Ending C: Forced to be eliminated. This round of “aluminum price+oil price” two-way squeeze is likely to accelerate industry reshuffle and eliminate a group of players with weak risk resistance ability.

3. The ‘East is not bright, the West is bright’ in the industrial chain

It is worth noting that although the manufacturing cost of complete vehicles has increased, upstream aluminum companies and integrated car companies with their own aluminum sources will benefit greatly.
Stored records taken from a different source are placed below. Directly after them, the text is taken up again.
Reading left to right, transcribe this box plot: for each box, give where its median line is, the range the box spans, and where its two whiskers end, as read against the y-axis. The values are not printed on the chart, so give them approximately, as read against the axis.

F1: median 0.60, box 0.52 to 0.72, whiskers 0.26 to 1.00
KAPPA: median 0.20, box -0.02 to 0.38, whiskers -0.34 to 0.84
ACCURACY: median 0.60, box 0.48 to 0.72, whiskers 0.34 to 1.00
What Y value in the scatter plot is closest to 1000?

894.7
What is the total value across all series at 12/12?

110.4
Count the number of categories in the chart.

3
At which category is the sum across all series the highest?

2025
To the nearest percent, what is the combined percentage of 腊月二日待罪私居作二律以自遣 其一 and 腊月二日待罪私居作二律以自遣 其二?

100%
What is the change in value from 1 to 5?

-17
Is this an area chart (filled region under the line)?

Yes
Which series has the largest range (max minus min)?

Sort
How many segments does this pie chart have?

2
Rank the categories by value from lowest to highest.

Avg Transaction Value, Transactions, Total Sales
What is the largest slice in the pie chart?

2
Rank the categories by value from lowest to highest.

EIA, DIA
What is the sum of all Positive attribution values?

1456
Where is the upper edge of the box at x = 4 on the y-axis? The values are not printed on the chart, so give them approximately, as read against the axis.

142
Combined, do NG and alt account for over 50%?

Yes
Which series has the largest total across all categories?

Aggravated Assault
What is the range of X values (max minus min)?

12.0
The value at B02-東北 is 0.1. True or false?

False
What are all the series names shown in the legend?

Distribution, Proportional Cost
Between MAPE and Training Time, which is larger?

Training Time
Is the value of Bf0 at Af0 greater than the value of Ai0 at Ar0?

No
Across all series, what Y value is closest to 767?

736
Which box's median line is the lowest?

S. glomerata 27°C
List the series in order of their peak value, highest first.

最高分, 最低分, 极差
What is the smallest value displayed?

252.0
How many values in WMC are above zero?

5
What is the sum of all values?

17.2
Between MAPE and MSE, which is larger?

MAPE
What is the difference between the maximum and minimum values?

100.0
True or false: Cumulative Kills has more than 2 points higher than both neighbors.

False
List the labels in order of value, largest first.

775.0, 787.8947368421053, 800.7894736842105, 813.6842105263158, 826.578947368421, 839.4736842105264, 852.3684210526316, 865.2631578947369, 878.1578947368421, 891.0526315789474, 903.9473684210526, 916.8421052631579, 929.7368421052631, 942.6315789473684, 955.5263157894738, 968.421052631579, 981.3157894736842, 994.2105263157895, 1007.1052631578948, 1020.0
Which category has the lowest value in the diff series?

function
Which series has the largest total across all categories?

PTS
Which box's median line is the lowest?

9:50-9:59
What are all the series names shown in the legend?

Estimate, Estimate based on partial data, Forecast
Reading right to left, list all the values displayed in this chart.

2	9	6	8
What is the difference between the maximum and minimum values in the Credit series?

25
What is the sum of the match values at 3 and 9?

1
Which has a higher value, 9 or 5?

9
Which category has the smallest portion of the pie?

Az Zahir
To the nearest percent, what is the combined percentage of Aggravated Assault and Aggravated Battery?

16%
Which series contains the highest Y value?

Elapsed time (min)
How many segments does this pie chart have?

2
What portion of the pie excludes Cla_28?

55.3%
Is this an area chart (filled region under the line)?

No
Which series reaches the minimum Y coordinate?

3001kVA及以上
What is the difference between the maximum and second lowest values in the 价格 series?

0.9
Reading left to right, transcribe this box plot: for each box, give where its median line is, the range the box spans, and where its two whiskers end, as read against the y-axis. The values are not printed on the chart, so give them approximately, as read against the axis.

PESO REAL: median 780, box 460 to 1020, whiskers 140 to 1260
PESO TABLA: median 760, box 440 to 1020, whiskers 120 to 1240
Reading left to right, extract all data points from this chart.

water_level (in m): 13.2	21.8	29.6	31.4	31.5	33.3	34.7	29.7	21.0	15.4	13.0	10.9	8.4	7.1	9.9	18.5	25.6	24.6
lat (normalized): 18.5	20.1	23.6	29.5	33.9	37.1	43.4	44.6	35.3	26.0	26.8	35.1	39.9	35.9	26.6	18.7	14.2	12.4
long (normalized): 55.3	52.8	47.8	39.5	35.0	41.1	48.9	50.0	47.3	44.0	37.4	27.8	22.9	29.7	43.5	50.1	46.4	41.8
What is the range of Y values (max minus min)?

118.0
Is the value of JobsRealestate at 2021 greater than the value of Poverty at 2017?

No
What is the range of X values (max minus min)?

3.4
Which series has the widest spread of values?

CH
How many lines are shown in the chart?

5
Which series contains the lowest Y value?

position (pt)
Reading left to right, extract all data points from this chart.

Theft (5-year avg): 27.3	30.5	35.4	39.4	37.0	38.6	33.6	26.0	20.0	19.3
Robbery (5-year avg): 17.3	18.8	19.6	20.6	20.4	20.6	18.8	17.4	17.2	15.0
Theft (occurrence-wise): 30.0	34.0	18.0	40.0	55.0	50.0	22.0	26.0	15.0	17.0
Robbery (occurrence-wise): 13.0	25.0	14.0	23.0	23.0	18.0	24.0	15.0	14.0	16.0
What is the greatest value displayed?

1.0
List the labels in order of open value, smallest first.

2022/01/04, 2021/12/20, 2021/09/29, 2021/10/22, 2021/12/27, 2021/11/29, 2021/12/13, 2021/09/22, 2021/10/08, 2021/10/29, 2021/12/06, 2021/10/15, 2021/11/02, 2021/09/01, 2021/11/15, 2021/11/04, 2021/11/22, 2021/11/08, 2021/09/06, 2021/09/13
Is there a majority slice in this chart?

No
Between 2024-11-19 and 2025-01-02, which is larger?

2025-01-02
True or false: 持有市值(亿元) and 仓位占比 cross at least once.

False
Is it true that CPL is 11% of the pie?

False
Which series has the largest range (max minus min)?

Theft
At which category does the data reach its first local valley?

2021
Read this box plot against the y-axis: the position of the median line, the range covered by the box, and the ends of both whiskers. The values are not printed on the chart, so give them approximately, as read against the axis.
Enterprises that have mines overseas and complete industrial chains domestically will seize excess profits in this crisis, further widening the gap with competitors.

4. Conclusion: The ‘accelerator key’ in crisis

The artillery fire in the Middle East unexpectedly pressed the “accelerator button” for the global energy transition.

Although the soaring price of aluminum has brought pain to the manufacturing industry and may even trigger short-term inflation fluctuations and the closure of individual enterprises, from a macro perspective, the high fossil energy prices are forcefully correcting humanity’s dependence on traditional energy with unprecedented force.

The cost increase of 760 yuan is painful, but when the numbers at gas stations make people hesitate, this account already has an answer in the minds of consumers. For the new energy vehicle industry, this may be a “bone scraping therapy”:

In the short term, it is a fierce game of cost and profit;

In the long run, it is a catalyst for increasing industry concentration and technological iteration (such as higher strength heat free aluminum alloys and integrated die-casting technology to reduce unit aluminum costs).